## ARTICLE
##########
Howard writing:

We have almost finished our 5-day ride across Michigan, the seventh state on our route.   In two days, we’ll be in Canada, and in less than four weeks, we will be on the coast of Maine.  Today is a mundane day: making reservations in Canada, sorting through our photos; this post is being written in a laundromat – not as inspirational a place as a brewery, but still a necessity for us after not having access to a washing machine in almost 2 weeks.

We closed out our Wisconsin time with rides from Amherst Junction to the aptly named and beautiful High Cliffs State Park high above Lake Winnebago, and then the final 43 miles to Manitowac, on the western shore of Lake Michigan.

The ride to High Cliffs State Park, south of Appleton, crossed an area of thick forests and historic villages. 

One of those villages, Rural, was established in the 1860’s, and is particularly interesting.
##########
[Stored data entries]
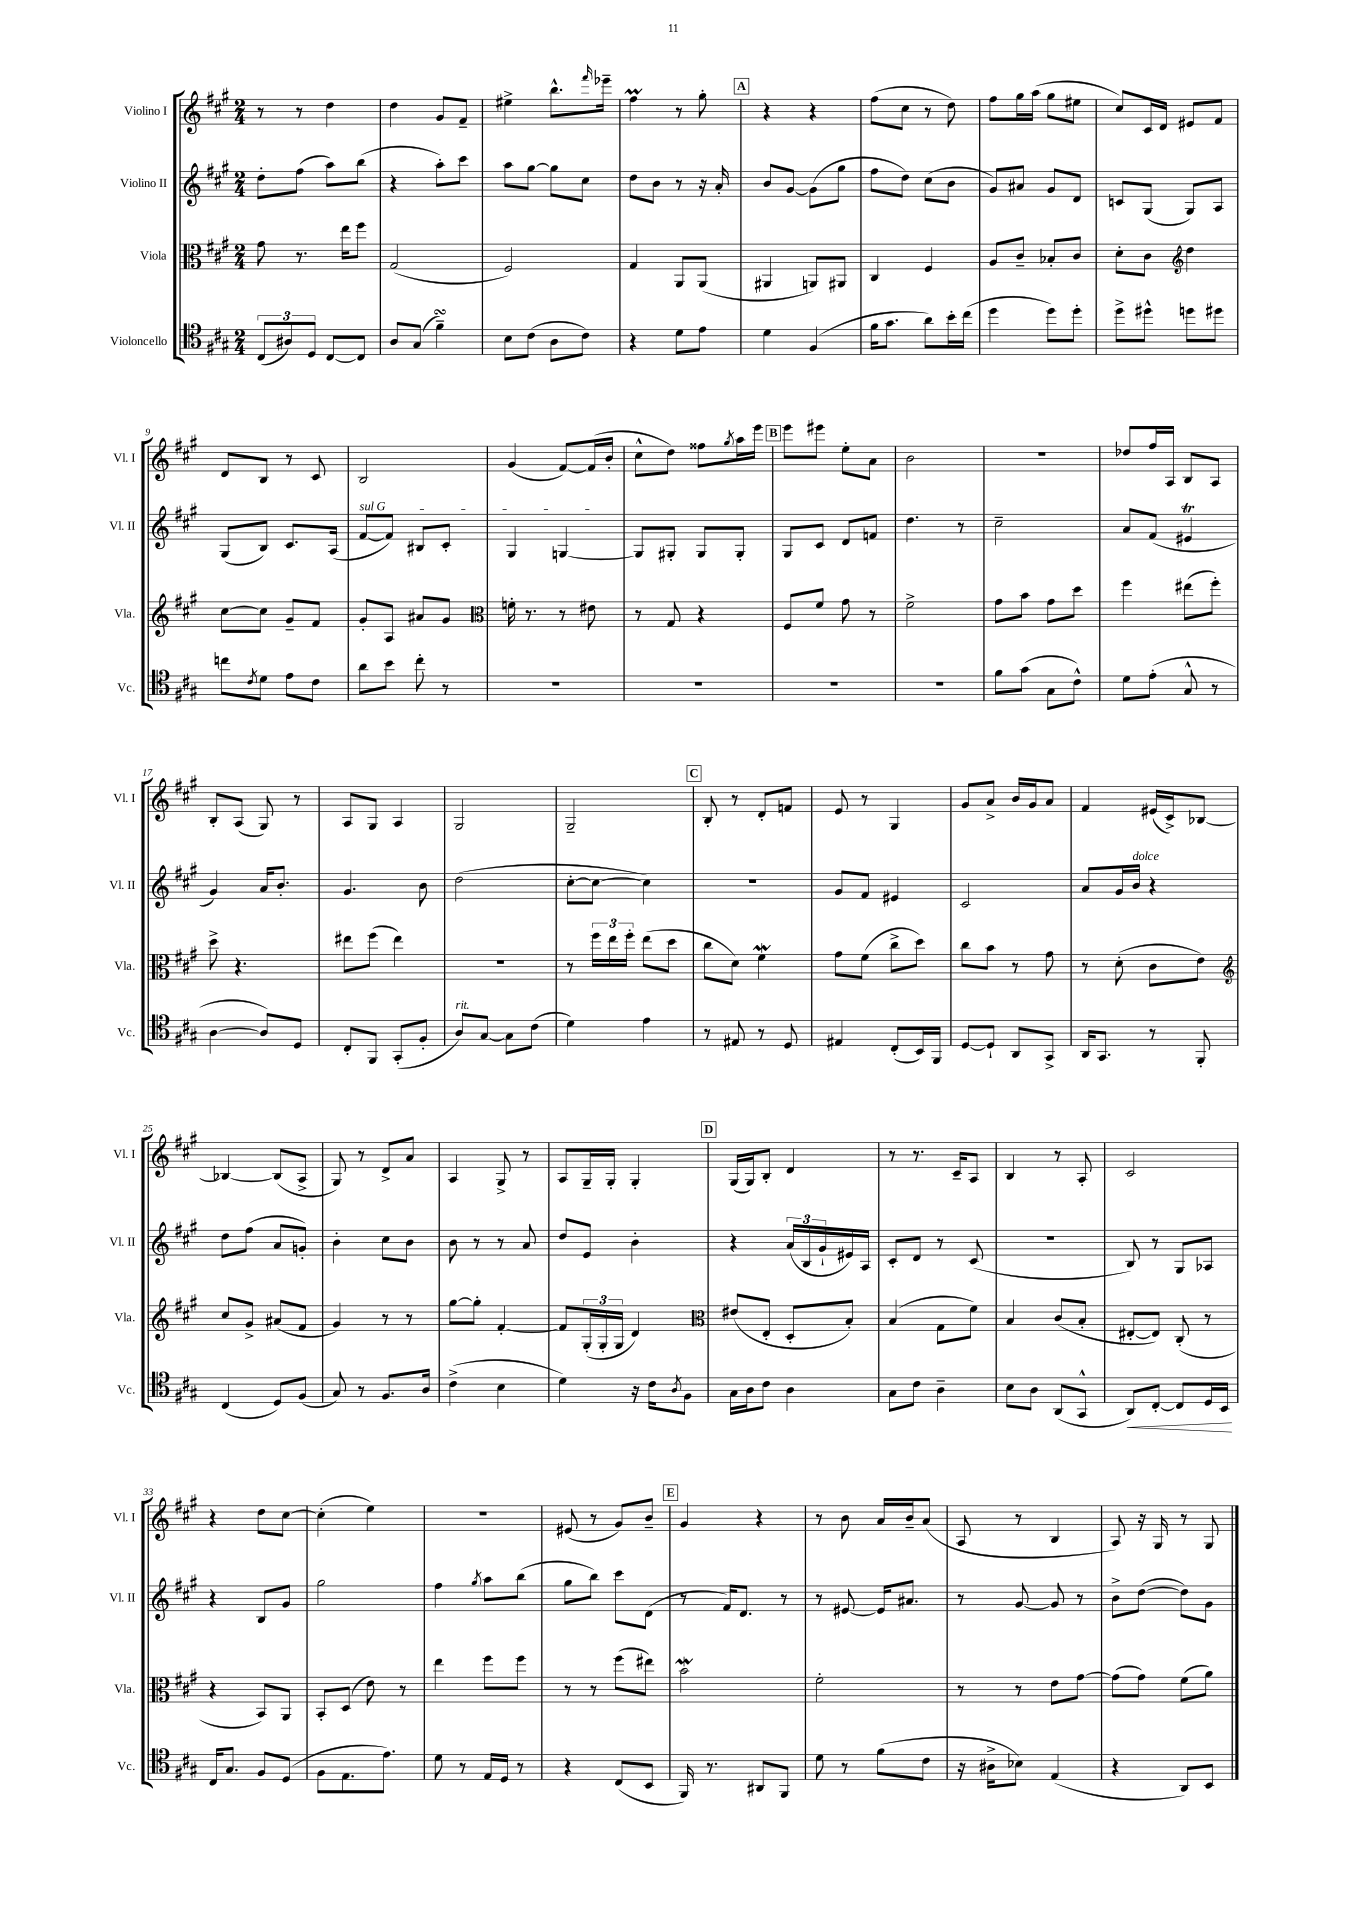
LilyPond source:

<<
\new StaffGroup <<
\new Staff = "s0" \with { instrumentName = "Violino I" shortInstrumentName = "Vl. I" } {
    \clef treble \key a \major \numericTimeSignature \time 2/4
    r8 r8 d''4 |
    d''4 gis'8 fis'8-- |
    eis''4-> b''8.-^ \grace { fis'''16 } ees'''16-- |
    fis''4\prall r8 gis''8-. |
    \mark \markup { \box "A" } r4 r4 |
    fis''8( cis''8 r8 d''8) |
    fis''8 gis''16 a''16( gis''8 eis''8 |
    cis''8) cis'16 d'16 eis'8 fis'8 |
    d'8 b8 r8 cis'8 |
    b2 |
    gis'4( fis'8~) fis'16( b'16-. |
    cis''8-^ d''8) fisis''8 \acciaccatura { gis''8 } a''16 e'''16 |
    \mark \markup { \box "B" } e'''8 eis'''8 e''8-. a'8 |
    b'2 |
    r2 |
    des''8 fis''16 a16 b8 a8 |
    b8-. a8( gis8) r8 |
    a8 gis8 a4 |
    gis2 |
    gis2-- |
    \mark \markup { \box "C" } b8-. r8 d'8-. f'8 |
    e'8 r8 gis4 |
    gis'8 a'8-> b'16 gis'16 a'8 |
    fis'4 eis'16( cis'16->) bes8~ |
    bes4~ bes8( a8-> |
    gis8) r8 d'8-> a'8 |
    a4 gis8-> r8 |
    a8 gis16-- gis16-. gis4-. |
    \mark \markup { \box "D" } gis16( gis16) b8-. d'4 |
    r8 r8. cis'16-- a8 |
    b4 r8 a8-. |
    cis'2 |
    r4 d''8 cis''8~ |
    cis''4-.( e''4) |
    r2 |
    eis'8( r8 gis'8) b'8-- |
    \mark \markup { \box "E" } gis'4 r4 |
    r8 b'8 a'16 b'16-- a'8( |
    a8 r8 b4 |
    a8) r16 gis16 r8 gis8 \bar "|." |
}
\new Staff = "s1" \with { instrumentName = "Violino II" shortInstrumentName = "Vl. II" } {
    \clef treble \key a \major \numericTimeSignature \time 2/4
    d''8-. fis''8( a''8) b''8( |
    r4 a''8-.) cis'''8 |
    a''8 gis''8~ gis''8 cis''8 |
    d''8 b'8 r8 r16 a'16-. |
    \mark \markup { \box "A" } b'8 gis'8~ gis'8( gis''8 |
    fis''8 d''8) cis''8( b'8 |
    gis'8) ais'8 gis'8 d'8 |
    c'8 gis8( gis8) a8 |
    gis8( b8) cis'8. a16( |
    \once \override TextSpanner.bound-details.left.text = \markup { \italic "sul G" } fis'8~\startTextSpan fis'8) bis8 cis'8-. |
    gis4 g4~\stopTextSpan |
    g8 gis8-. gis8 gis8-. |
    \mark \markup { \box "B" } gis8 cis'8 d'8 f'8 |
    d''4. r8 |
    cis''2-- |
    a'8 fis'8( eis'4\trill |
    gis'4) a'16 b'8.-. |
    gis'4. b'8 |
    d''2( |
    cis''8~-. cis''8~ cis''4) |
    \mark \markup { \box "C" } R2 |
    gis'8 fis'8 eis'4 |
    cis'2 |
    a'8 gis'16 b'16^\markup { \italic "dolce" } r4 |
    d''8 fis''8( a'8 g'8-.) |
    b'4-. cis''8 b'8 |
    b'8 r8 r8 a'8 |
    d''8 e'8 b'4-. |
    \mark \markup { \box "D" } r4 \tuplet 3/2 { a'16( b16 gis'16-! } eis'16) a16 |
    cis'8-. d'8 r8 cis'8( |
    R2 |
    b8) r8 gis8 aes8 |
    r4 b8 gis'8 |
    gis''2 |
    fis''4 \acciaccatura { gis''8 } a''8 b''8( |
    gis''8 b''8) cis'''8 d'8( |
    \mark \markup { \box "E" } r8 fis'16) d'8. r8 |
    r8 eis'8~ eis'16 ais'8. |
    r8 gis'8~ gis'8 r8 |
    b'8-> d''8~( d''8) gis'8 \bar "|." |
}
\new Staff = "s2" \with { instrumentName = "Viola" shortInstrumentName = "Vla." } {
    \clef alto \key a \major \numericTimeSignature \time 2/4
    gis'8 r8. e''16 fis''8 |
    gis2( |
    fis2) |
    gis4 a,8 a,8( |
    \mark \markup { \box "A" } ais,4 a,8) ais,8 |
    cis4 fis4 |
    a8 cis'8-- bes8-. cis'8 |
    d'8-. cis'8 \clef treble d''4 |
    cis''8~ cis''8 gis'8-- fis'8 |
    gis'8-. a8 ais'8 gis'8 |
    \clef alto f'16-. r8. r8 eis'8 |
    r8 gis8 r4 |
    \mark \markup { \box "B" } fis8 fis'8 gis'8 r8 |
    fis'2-> |
    gis'8 b'8 gis'8 d''8 |
    fis''4 eis''8( fis''8-.) |
    d''8-> r4. |
    eis''8 fis''8( eis''4) |
    r2 |
    r8 \tuplet 3/2 { fis''16 e''16 fis''16-. } e''8( d''8 |
    \mark \markup { \box "C" } cis''8 d'8) fis'4\mordent |
    gis'8 fis'8( cis''8-> d''8) |
    cis''8 b'8 r8 gis'8 |
    r8 d'8-.( cis'8 e'8) |
    \clef treble cis''8 gis'8-> ais'8( fis'8 |
    gis'4) r8 r8 |
    gis''8~ gis''8-. fis'4~-. |
    fis'8 \tuplet 3/2 { gis16-.( gis16-. gis16 } d'4) |
    \mark \markup { \box "D" } \clef alto eis'8( e8-. d8-. b8-.) |
    b4( gis8 fis'8) |
    b4 cis'8( b8-. |
    eis8~-. eis8) cis8-.( r8 |
    r4 b,8) a,8 |
    b,8-. d8( e'8) r8 |
    e''4 fis''8 fis''8 |
    r8 r8 fis''8( eis''8) |
    \mark \markup { \box "E" } b'2\mordent |
    fis'2-. |
    r8 r8 e'8 gis'8~ |
    gis'8( gis'8) fis'8( a'8) \bar "|." |
}
\new Staff = "s3" \with { instrumentName = "Violoncello" shortInstrumentName = "Vc." } {
    \clef tenor \key a \major \numericTimeSignature \time 2/4
    \tuplet 3/2 { cis8( ais8) d8 } cis8~ cis8 |
    a8 gis8( fis'4--\turn) |
    b8 cis'8( a8 cis'8) |
    r4 d'8 e'8 |
    \mark \markup { \box "A" } d'4 fis4( |
    fis'16 gis'8. a'8) b'16-. cis''16( |
    d''4 d''8) d''8-. |
    d''8-> dis''8-^ d''8 dis''8 |
    c''8 \acciaccatura { cis'8 } d'8 e'8 cis'8 |
    a'8 b'8 cis''8-. r8 |
    R2 |
    R2 |
    \mark \markup { \box "B" } R2 |
    R2 |
    fis'8 gis'8( gis8 cis'8-^) |
    d'8 e'8-.( gis8-^ r8 |
    a4~ a8) d8 |
    cis8-. fis,8 gis,8-.( fis8-. |
    a8^\markup { \italic "rit." }) gis8~ gis8 cis'8( |
    d'4) e'4 |
    \mark \markup { \box "C" } r8 eis8 r8 d8 |
    eis4 cis8-.( b,16) fis,16 |
    d8~ d8-! a,8 gis,8-> |
    a,16 gis,8. r8 fis,8-. |
    cis4( d8) fis8( |
    gis8) r8 fis8. a16 |
    cis'4->( b4 |
    d'4) r16 cis'16 \acciaccatura { a8 } fis8 |
    \mark \markup { \box "D" } gis16 a16 cis'8 a4 |
    gis8 cis'8 a4-- |
    b8 a8 a,8( gis,8-^ |
    a,8\<) cis8~-. cis8 d16 b,16\! |
    cis16 gis8. fis8 d8( |
    fis8 e8. e'8.) |
    d'8 r8 e16 d16 r8 |
    r4 cis8( b,8 |
    \mark \markup { \box "E" } fis,16) r8. ais,8 fis,8 |
    d'8 r8 fis'8( cis'8 |
    r16 ais16-> bes8) e4( |
    r4 a,8) b,8 \bar "|." |
}
>>
>>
##########
## WHAT YOU HAVE TO DO
Translate this sentence from the travel post into Spanish: "One of those villages, Rural, was established in the 1860’s, and is particularly interesting." Work only from the travel post.

## SOLUTION
Uno de esos pueblos, Rural, fue fundado en la década de 1860 y es particularmente interesante.